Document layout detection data
__________________________________________________

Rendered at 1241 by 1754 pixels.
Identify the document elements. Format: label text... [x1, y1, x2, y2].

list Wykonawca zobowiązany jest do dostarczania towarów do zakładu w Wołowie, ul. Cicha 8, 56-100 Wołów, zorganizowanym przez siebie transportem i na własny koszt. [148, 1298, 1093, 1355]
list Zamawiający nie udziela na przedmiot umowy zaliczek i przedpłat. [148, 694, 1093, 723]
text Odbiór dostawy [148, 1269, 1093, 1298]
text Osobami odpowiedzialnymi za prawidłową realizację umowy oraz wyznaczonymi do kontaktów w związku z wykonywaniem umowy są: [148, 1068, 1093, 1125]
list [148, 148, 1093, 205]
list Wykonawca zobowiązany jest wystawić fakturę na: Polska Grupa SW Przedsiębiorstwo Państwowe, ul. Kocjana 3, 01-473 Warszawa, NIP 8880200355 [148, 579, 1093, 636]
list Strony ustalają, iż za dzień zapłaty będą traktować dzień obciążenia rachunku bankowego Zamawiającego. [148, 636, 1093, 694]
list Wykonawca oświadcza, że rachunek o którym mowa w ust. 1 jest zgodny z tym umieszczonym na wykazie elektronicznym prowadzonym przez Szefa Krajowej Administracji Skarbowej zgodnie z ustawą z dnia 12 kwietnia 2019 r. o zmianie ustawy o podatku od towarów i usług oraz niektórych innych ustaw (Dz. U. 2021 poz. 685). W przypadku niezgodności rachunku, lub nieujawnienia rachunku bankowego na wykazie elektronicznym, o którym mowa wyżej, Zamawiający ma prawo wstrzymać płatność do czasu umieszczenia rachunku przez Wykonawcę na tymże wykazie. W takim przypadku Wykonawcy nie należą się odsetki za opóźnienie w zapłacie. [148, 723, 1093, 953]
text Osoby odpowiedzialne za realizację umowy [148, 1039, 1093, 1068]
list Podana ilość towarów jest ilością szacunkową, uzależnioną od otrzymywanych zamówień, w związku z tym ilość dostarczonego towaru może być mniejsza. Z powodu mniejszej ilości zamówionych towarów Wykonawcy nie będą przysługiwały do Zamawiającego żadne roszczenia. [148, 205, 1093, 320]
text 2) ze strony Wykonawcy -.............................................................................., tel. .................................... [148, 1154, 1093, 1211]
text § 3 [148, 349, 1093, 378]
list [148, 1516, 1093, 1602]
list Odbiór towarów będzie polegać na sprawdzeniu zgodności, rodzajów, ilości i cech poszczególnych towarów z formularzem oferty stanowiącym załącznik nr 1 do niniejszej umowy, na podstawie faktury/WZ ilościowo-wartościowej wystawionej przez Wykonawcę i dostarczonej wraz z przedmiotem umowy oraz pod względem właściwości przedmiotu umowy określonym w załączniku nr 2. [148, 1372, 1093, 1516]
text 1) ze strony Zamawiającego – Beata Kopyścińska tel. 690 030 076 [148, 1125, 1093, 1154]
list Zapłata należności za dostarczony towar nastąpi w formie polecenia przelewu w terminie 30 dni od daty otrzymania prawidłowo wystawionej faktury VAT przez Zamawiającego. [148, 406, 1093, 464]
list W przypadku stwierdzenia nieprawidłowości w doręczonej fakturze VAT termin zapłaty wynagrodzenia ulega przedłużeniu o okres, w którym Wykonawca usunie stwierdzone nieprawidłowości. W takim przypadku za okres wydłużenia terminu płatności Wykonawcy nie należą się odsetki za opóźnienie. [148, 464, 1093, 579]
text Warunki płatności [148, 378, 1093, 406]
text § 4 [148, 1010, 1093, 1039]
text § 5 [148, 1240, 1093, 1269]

__________________________________________________

_TO DO_:
In the entries above, how many lines include the word "przez"? Only the number should be given.

_ANSWER SPACE_:
4